La Suisse doit sortir de toute urgence de l’OMS, selon l’avocat Philipp Kruse
Le 9 mars prochain se tiendra une audience au tribunal d’Amsterdam, dans le cadre du méga-procès intenté par sept plaignants victimes d’effets secondaires graves des vaccins anti-Covid contre Bill Gates, Albert Bourla (le PDG de Pfizer), Mark Rutte (ancien Premier ministre néerlandais, aujourd’hui secrétaire général de l’OTAN) et plusieurs autres responsables de la santé publique aux Pays-Bas.
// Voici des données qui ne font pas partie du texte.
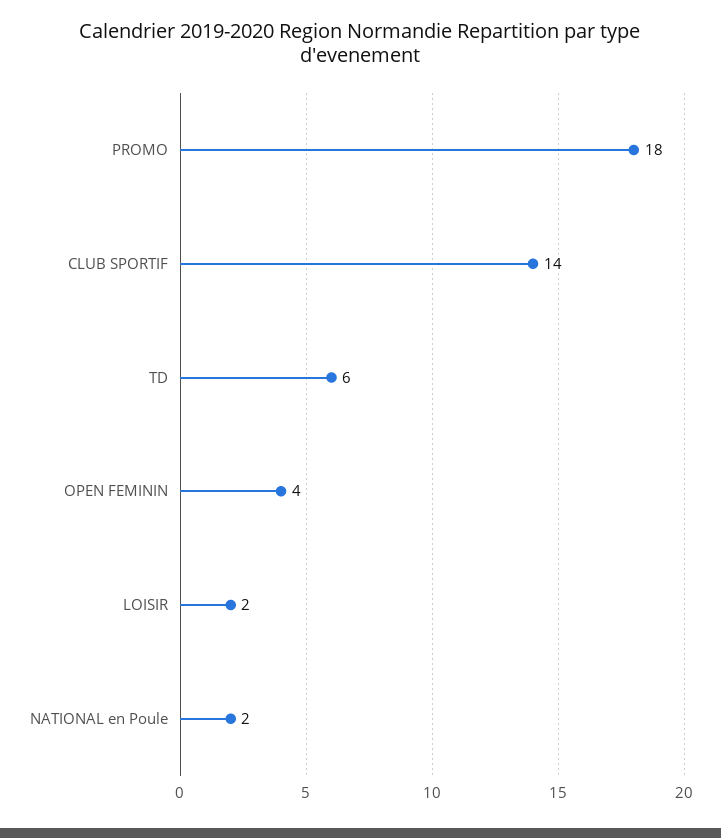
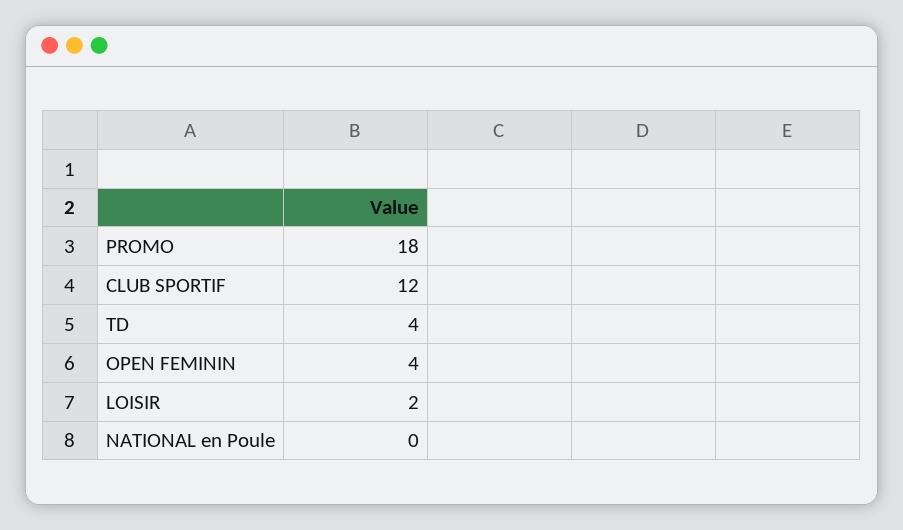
  {
    "PROMO": 18,
-   "CLUB SPORTIF": 14,
+   "CLUB SPORTIF": 12,
-   "TD": 6,
+   "TD": 4,
    "OPEN FEMININ": 4,
    "LOISIR": 2,
-   "NATIONAL en Poule": 2
+   "NATIONAL en Poule": 0
  }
La plainte porte notamment sur la question de savoir si les injections contre le Covid-19 constituent une arme biologique.
En amont de cette audience, nous vous proposons la republication d’un entretien que l’avocat suisse Philipp Kruse a récemment accordé à l’entrepreneur Daniel Model sur sa chaîne « Gegenwart als Utopie» (L’utopie du présent), traduit et sous-titré en français par Viviane Cuendet.
Ancien avocat fiscaliste, Me Kruse explique avoir décidé de se consacrer pleinement à la problématique du Covid, quand il s’est aperçu que « l’État commençait à devenir plus dangereux que le virus ». Il a depuis défendu plusieurs dossiers dans des procédures administratives visant les mesures sanitaires instaurées en Suisse: port du masque en milieu scolaire, tests et obligations vaccinales, restrictions d’accès via les certificats Covid… Au nom de six plaignants lésés par les vaccins, il a également déposé une plainte pénale contre Swissmedic, l’agence du médicament suisse, en juillet 2022. L’affaire est toujours en cours.
Dans cette émission, Philipp Kruse revient longuement sur les dérives d’État constatées lors de la gestion de la crise du coronavirus en Suisse (et dans d’autres pays), dérives qui restent à ce jour non examinées de manière approfondie, tant au niveau judiciaire que parlementaire.
Il aborde notamment:
- La question de l’application du droit d’urgence;
- L’absence de souveraineté de la Suisse face aux directives imposées par l’OMS;
- Les mensonges et la violence d’État dans l’application des mesures;
- La déficience de Swissmedic en matière d’autorisation et de contrôle des vaccins et la procédure en cours contre cette institution;
- La manipulation des chiffres et des données;
- L’arnaque des tests PCR utilisés comme diagnostics;
- La composante militaire de la crise Covid et la question de savoir si le SARS-CoV-2 est un virus naturel ou une arme biologique;
- Le financement de l’OMS par des sponsors privés tels que Bill Gates et l’industrie pharmaceutique et ses conséquences concrètes (abaissement des niveaux de sécurité exigés pour les vaccins, thérapie génique autorisée comme vaccin…);
- Les nouveaux traités pandémiques de l’OMS et le projet de créer une plateforme d’échange mondiale de pathogènes dangereux (trouvés ou fabriqués), gérée par la Suisse au sein du laboratoire biologique de Spiez;
- La nécessité de faire prendre conscience à la population qu’elle a subi une expérience à son insu (*);
- La question de la légitimité des pouvoirs en place et les solutions pour revenir à la souveraineté et à la démocratie, en commençant par le fait de sortir rapidement de l’OMS.
(*) Rappelons que les vaccins anti-Covid ont été commercialisés et administrés en population générale alors qu’ils étaient encore en phase 3 des essais cliniques, ce qui a été confirmé récemment en France par une décision de justice rendue dans le cadre de la procédure engagée par Marc Doyer contre Pfizer États-Unis et Pfizer Allemagne.